The towers and spires of the city, Dirzh, stretch to the horizon in every direction.
On the eastern horizon are mines and a colorful desert.
Between buildings, elevated trafficways.
Overhead, aircars.
When Elva looks down from a balcony, dust, smoke, fumes and vapors hide the bottoms of the towers.
Underground, there are workers of the lowest category and armed gangs.
Even a space fleet commander lives in three cramped rooms in a tower apartment with a single servant.
Five billion Chertkoians, numbers constantly growing, inhabit a bleak planet.
Interstellar conquest is necessary - obviously!
9 comments:
Which begs the question of why their numbers are constantly growing -- they're an urbanized, industrial planet.
Kaor, Mr. Stirling!
Your comment here jarred my memories of what I've read elsewhere: because, after reaching a certain plateau, industrialized, urbanized societies tend to have populations that stabilize, even to decline?
Ad astra! Sean
I would have posted more last night but unfortunately I got drawn into a political wrangle on email and preferred just to switch off my computer for the rest of the evening.
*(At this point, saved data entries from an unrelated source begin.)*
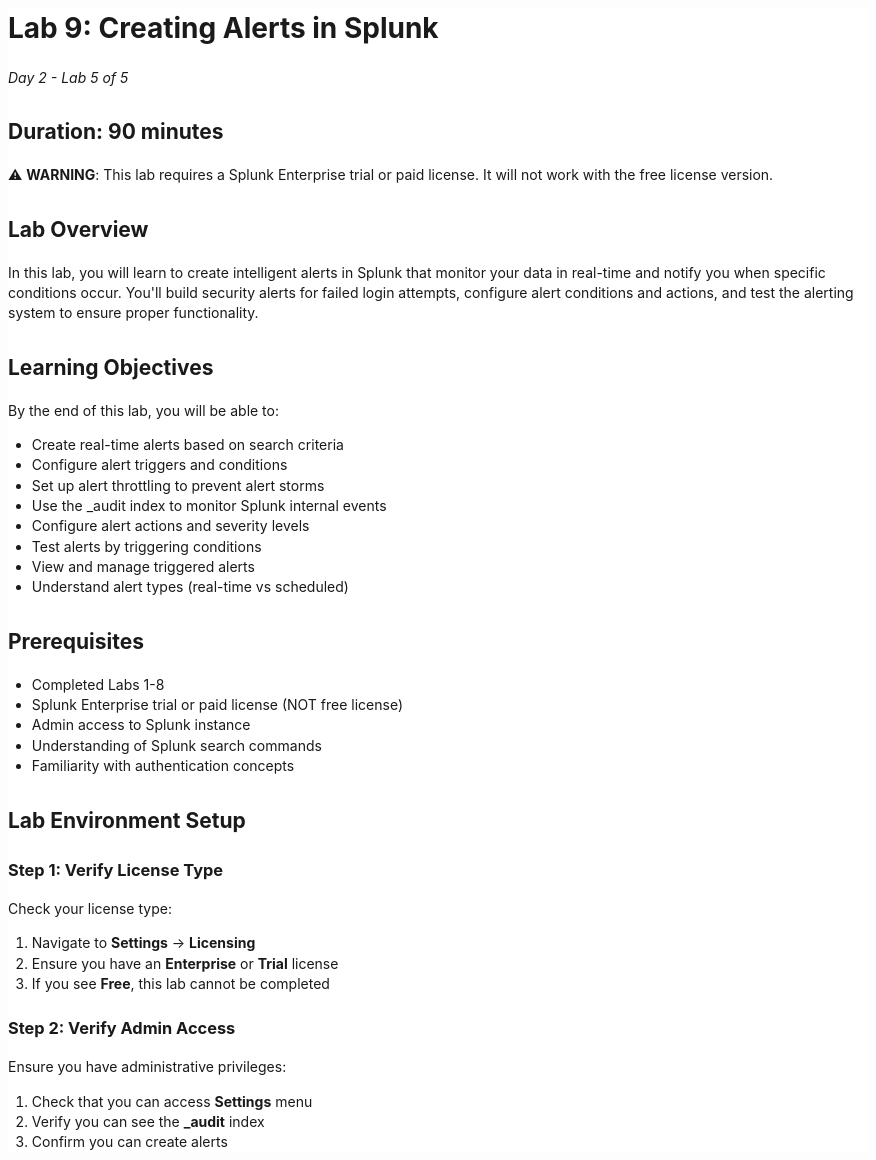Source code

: # Lab 9: Creating Alerts in Splunk
*Day 2 - Lab 5 of 5*

## Duration: 90 minutes

⚠️ **WARNING**: This lab requires a Splunk Enterprise trial or paid license. It will not work with the free license version.

## Lab Overview

In this lab, you will learn to create intelligent alerts in Splunk that monitor your data in real-time and notify you when specific conditions occur. You'll build security alerts for failed login attempts, configure alert conditions and actions, and test the alerting system to ensure proper functionality.

## Learning Objectives

By the end of this lab, you will be able to:

- Create real-time alerts based on search criteria
- Configure alert triggers and conditions
- Set up alert throttling to prevent alert storms
- Use the _audit index to monitor Splunk internal events
- Configure alert actions and severity levels
- Test alerts by triggering conditions
- View and manage triggered alerts
- Understand alert types (real-time vs scheduled)

## Prerequisites

- Completed Labs 1-8
- Splunk Enterprise trial or paid license (NOT free license)
- Admin access to Splunk instance
- Understanding of Splunk search commands
- Familiarity with authentication concepts

## Lab Environment Setup

### Step 1: Verify License Type

Check your license type:
1. Navigate to **Settings** → **Licensing**
2. Ensure you have an **Enterprise** or **Trial** license
3. If you see **Free**, this lab cannot be completed

### Step 2: Verify Admin Access

Ensure you have administrative privileges:
1. Check that you can access **Settings** menu
2. Verify you can see the **_audit** index
3. Confirm you can create alerts

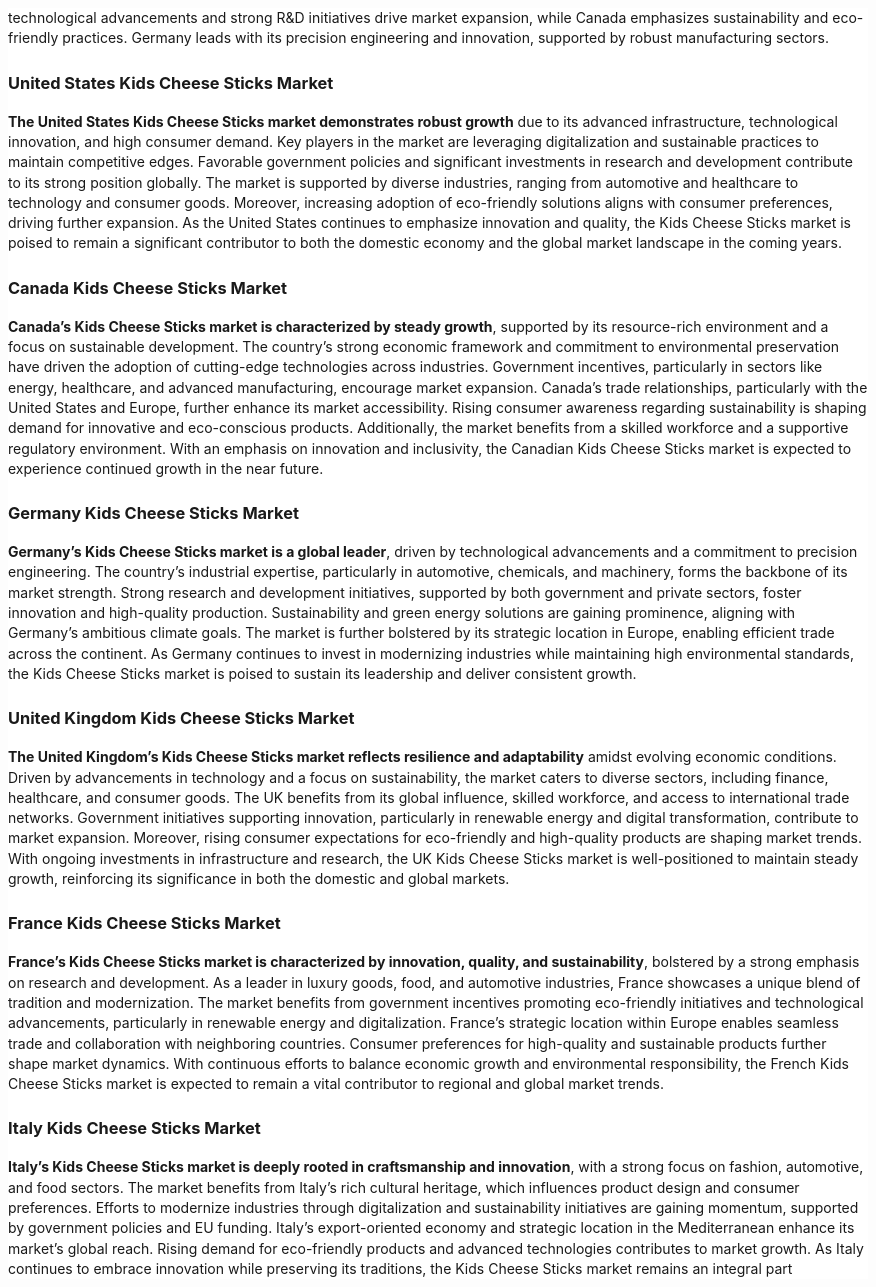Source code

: technological advancements and strong R&amp;D initiatives drive market expansion, while Canada emphasizes sustainability and eco-friendly practices. Germany leads with its precision engineering and innovation, supported by robust manufacturing sectors.</span></em></p></blockquote><h3><strong>United States Kids Cheese Sticks Market</strong></h3><p><strong>The United States Kids Cheese Sticks market demonstrates robust growth</strong> due to its advanced infrastructure, technological innovation, and high consumer demand. Key players in the market are leveraging digitalization and sustainable practices to maintain competitive edges. Favorable government policies and significant investments in research and development contribute to its strong position globally. The market is supported by diverse industries, ranging from automotive and healthcare to technology and consumer goods. Moreover, increasing adoption of eco-friendly solutions aligns with consumer preferences, driving further expansion. As the United States continues to emphasize innovation and quality, the Kids Cheese Sticks market is poised to remain a significant contributor to both the domestic economy and the global market landscape in the coming years.</p><h3><strong>Canada Kids Cheese Sticks Market</strong></h3><p><strong>Canada&rsquo;s Kids Cheese Sticks market is characterized by steady growth</strong>, supported by its resource-rich environment and a focus on sustainable development. The country&rsquo;s strong economic framework and commitment to environmental preservation have driven the adoption of cutting-edge technologies across industries. Government incentives, particularly in sectors like energy, healthcare, and advanced manufacturing, encourage market expansion. Canada&rsquo;s trade relationships, particularly with the United States and Europe, further enhance its market accessibility. Rising consumer awareness regarding sustainability is shaping demand for innovative and eco-conscious products. Additionally, the market benefits from a skilled workforce and a supportive regulatory environment. With an emphasis on innovation and inclusivity, the Canadian Kids Cheese Sticks market is expected to experience continued growth in the near future.</p><h3><strong>Germany Kids Cheese Sticks Market</strong></h3><p><strong>Germany&rsquo;s Kids Cheese Sticks market is a global leader</strong>, driven by technological advancements and a commitment to precision engineering. The country&rsquo;s industrial expertise, particularly in automotive, chemicals, and machinery, forms the backbone of its market strength. Strong research and development initiatives, supported by both government and private sectors, foster innovation and high-quality production. Sustainability and green energy solutions are gaining prominence, aligning with Germany&rsquo;s ambitious climate goals. The market is further bolstered by its strategic location in Europe, enabling efficient trade across the continent. As Germany continues to invest in modernizing industries while maintaining high environmental standards, the Kids Cheese Sticks market is poised to sustain its leadership and deliver consistent growth.</p><h3><strong>United Kingdom Kids Cheese Sticks Market</strong></h3><p><strong>The United Kingdom&rsquo;s Kids Cheese Sticks market reflects resilience and adaptability</strong> amidst evolving economic conditions. Driven by advancements in technology and a focus on sustainability, the market caters to diverse sectors, including finance, healthcare, and consumer goods. The UK benefits from its global influence, skilled workforce, and access to international trade networks. Government initiatives supporting innovation, particularly in renewable energy and digital transformation, contribute to market expansion. Moreover, rising consumer expectations for eco-friendly and high-quality products are shaping market trends. With ongoing investments in infrastructure and research, the UK Kids Cheese Sticks market is well-positioned to maintain steady growth, reinforcing its significance in both the domestic and global markets.</p><h3><strong>France Kids Cheese Sticks Market</strong></h3><p><strong>France&rsquo;s Kids Cheese Sticks market is characterized by innovation, quality, and sustainability</strong>, bolstered by a strong emphasis on research and development. As a leader in luxury goods, food, and automotive industries, France showcases a unique blend of tradition and modernization. The market benefits from government incentives promoting eco-friendly initiatives and technological advancements, particularly in renewable energy and digitalization. France&rsquo;s strategic location within Europe enables seamless trade and collaboration with neighboring countries. Consumer preferences for high-quality and sustainable products further shape market dynamics. With continuous efforts to balance economic growth and environmental responsibility, the French Kids Cheese Sticks market is expected to remain a vital contributor to regional and global market trends.</p><h3><strong>Italy Kids Cheese Sticks Market</strong></h3><p><strong>Italy&rsquo;s Kids Cheese Sticks market is deeply rooted in craftsmanship and innovation</strong>, with a strong focus on fashion, automotive, and food sectors. The market benefits from Italy&rsquo;s rich cultural heritage, which influences product design and consumer preferences. Efforts to modernize industries through digitalization and sustainability initiatives are gaining momentum, supported by government policies and EU funding. Italy&rsquo;s export-oriented economy and strategic location in the Mediterranean enhance its market&rsquo;s global reach. Rising demand for eco-friendly products and advanced technologies contributes to market growth. As Italy continues to embrace innovation while preserving its traditions, the Kids Cheese Sticks market remains an integral part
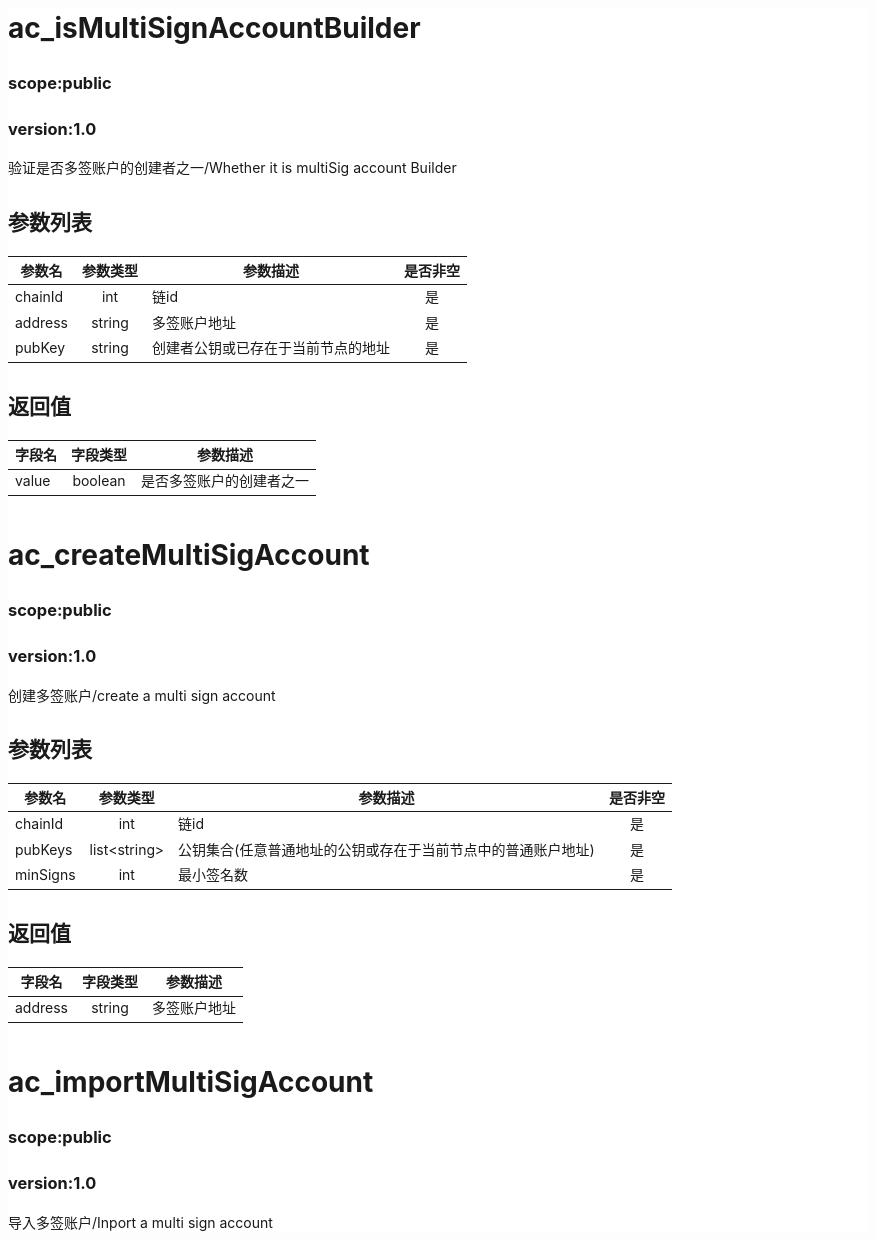ac\_isMultiSignAccountBuilder
=============================
### scope:public
### version:1.0
验证是否多签账户的创建者之一/Whether it is multiSig account Builder

参数列表
----
| 参数名     |  参数类型  | 参数描述              | 是否非空 |
| ------- |:------:| ----------------- |:----:|
| chainId |  int   | 链id               |  是   |
| address | string | 多签账户地址            |  是   |
| pubKey  | string | 创建者公钥或已存在于当前节点的地址 |  是   |

返回值
---
| 字段名   |  字段类型   | 参数描述         |
| ----- |:-------:| ------------ |
| value | boolean | 是否多签账户的创建者之一 |

ac\_createMultiSigAccount
=========================
### scope:public
### version:1.0
创建多签账户/create a multi sign account

参数列表
----
| 参数名      |      参数类型       | 参数描述                            | 是否非空 |
| -------- |:---------------:| ------------------------------- |:----:|
| chainId  |       int       | 链id                             |  是   |
| pubKeys  | list&lt;string> | 公钥集合(任意普通地址的公钥或存在于当前节点中的普通账户地址) |  是   |
| minSigns |       int       | 最小签名数                           |  是   |

返回值
---
| 字段名     |  字段类型  | 参数描述   |
| ------- |:------:| ------ |
| address | string | 多签账户地址 |

ac\_importMultiSigAccount
=========================
### scope:public
### version:1.0
导入多签账户/Inport a multi sign account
We seem to have identified two errors by the Chertkoians: letting their population grow and not leaving a task force on Vaynamo.
Kaor, Paul!
I agree, except I now wonder if Anderson made an error in not keeping population grown seems to have a tendency to slow and stabilize in industrialied, urbanized societies after a certain point. This could be rationalized by suggesting not all such societies may follow that pattern.
Ad astra! Sean
I mean, in my comment immediately above: "...Anderson made an error in not keeping IN MIND population growth..."
Sean
Also, an open land frontier and low densities tend to encourage fertility.
Kaor, Mr. Stirling!
And if we get another "open frontier," via space, that might stimulate fertility. And I think that would be good for the human race.
Ad astra! Sean
Note the similarities between the Cherktoian defeat in space in this book with the bad guys' defeat in AFTER DOOMSDAY.
Kaor, Mr. Stirling!
I did not think of that, alas! But I don't think Tarkamat and his Kandemirians were that bad! I thought the Chertkoians, or their leaders, far worse.